Window functions allow you to perform calculations across a "window" of rows without grouping them into separate rows, which is convenient for reporting and analytics.
Example:
SELECT name, salary, ROW_NUMBER() OVER (ORDER BY salary DESC) AS num, RANK() OVER (ORDER BY salary DESC) AS rank, DENSE_RANK() OVER (ORDER BY salary DESC) AS dense_rank FROM employees;
Table:
| name | salary |
|---|---|
| Vasya | 10000 |
| Petya | 10000 |
| Masha | 9000 |
Result:
| name | salary | num | rank | dense_rank |
|---|---|---|---|---|
| Vasya | 10000 | 1 | 1 | 1 |
| Petya | 10000 | 2 | 1 | 1 |
| Masha | 9000 | 3 | 3 | 2 |
Pitfalls:
If PARTITION BY is not specified in the window function, how will the ROW_NUMBER() row numbering be performed?

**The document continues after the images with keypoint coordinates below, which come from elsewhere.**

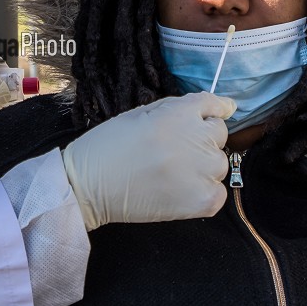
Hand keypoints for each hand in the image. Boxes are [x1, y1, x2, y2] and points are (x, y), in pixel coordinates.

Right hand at [62, 92, 234, 231]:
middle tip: (174, 153)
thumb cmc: (108, 146)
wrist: (87, 186)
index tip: (215, 115)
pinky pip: (219, 194)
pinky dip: (205, 194)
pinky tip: (180, 193)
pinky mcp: (201, 200)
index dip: (214, 111)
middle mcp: (195, 139)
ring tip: (173, 175)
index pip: (213, 105)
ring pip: (219, 165)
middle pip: (219, 135)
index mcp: (178, 114)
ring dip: (202, 168)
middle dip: (201, 141)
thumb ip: (176, 109)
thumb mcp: (140, 113)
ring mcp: (200, 171)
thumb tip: (216, 107)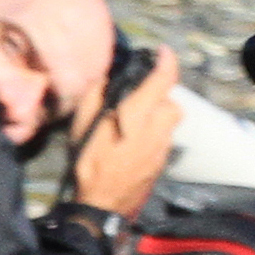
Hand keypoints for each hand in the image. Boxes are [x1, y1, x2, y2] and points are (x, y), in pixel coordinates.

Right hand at [70, 45, 181, 218]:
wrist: (103, 202)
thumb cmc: (89, 161)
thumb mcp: (83, 124)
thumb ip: (97, 95)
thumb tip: (108, 76)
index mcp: (138, 114)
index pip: (164, 80)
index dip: (167, 61)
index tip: (163, 51)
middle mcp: (158, 128)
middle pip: (172, 102)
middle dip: (159, 96)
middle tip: (138, 98)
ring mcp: (164, 146)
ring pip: (171, 120)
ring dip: (158, 115)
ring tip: (135, 120)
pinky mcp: (163, 161)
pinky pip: (165, 137)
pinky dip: (155, 132)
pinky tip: (135, 140)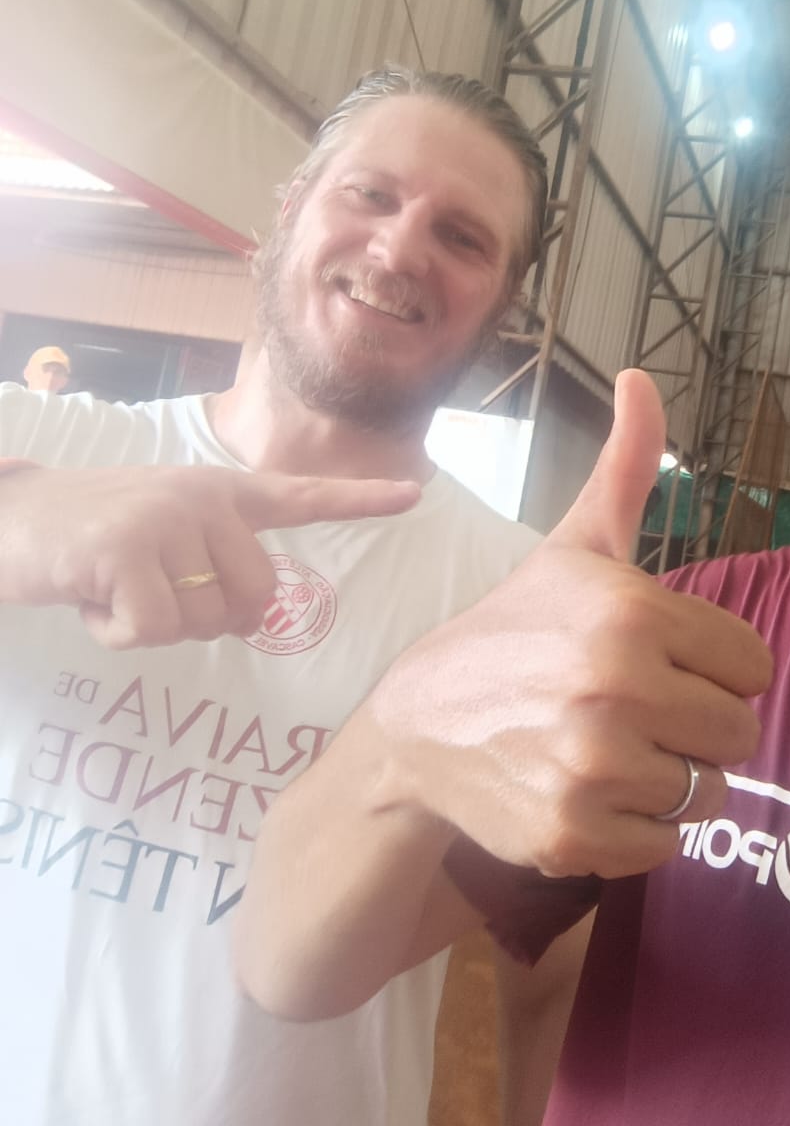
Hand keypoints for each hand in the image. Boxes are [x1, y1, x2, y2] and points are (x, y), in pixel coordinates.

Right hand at [0, 464, 418, 648]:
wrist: (11, 520)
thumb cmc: (90, 542)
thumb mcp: (163, 540)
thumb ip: (214, 566)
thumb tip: (253, 618)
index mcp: (219, 492)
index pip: (301, 496)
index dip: (359, 500)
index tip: (414, 495)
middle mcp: (203, 496)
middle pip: (255, 598)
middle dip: (205, 618)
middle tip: (151, 594)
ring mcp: (166, 517)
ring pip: (204, 621)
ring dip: (153, 626)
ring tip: (113, 588)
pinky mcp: (125, 550)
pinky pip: (154, 630)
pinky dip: (117, 633)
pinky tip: (91, 598)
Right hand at [370, 370, 771, 879]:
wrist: (418, 726)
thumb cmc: (513, 630)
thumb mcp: (572, 546)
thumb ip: (626, 468)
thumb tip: (642, 377)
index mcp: (633, 613)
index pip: (754, 666)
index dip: (714, 666)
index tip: (663, 661)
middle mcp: (617, 689)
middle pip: (740, 733)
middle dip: (697, 724)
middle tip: (635, 709)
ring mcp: (592, 769)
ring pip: (707, 792)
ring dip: (668, 776)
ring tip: (607, 747)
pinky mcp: (573, 836)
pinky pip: (664, 845)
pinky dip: (635, 828)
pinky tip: (588, 790)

Answer: The entire data set will be considered as a single partition. That is, the numbering will be continuous across all rows, without regard to any groupings.
Example:
SELECT *, ROW_NUMBER() OVER (ORDER BY salary DESC) FROM employees; -- All employees will receive a unique number starting from 1 without splitting by departments
Story #1
In the BI report, PARTITION BY was forgotten by department. All employees of the company received consecutive continuous numbering, while the task was to identify the best within each department. As a result, an incorrect TOP-N of employees by departments was produced.
Story #2
The developer chose RANK() instead of ROW_NUMBER() to determine the "best" of the group — but with the same indicators, identical numbers were assigned, resulting in implicit duplicates of leaders in the analytics.
Story #3
When using DENSE_RANK(), it was not taken into account that it prohibits gaps in ranks, which distorted the report on the number of "unique" significant positions when analyzing sales. Business logic control revealed an error in rank distribution.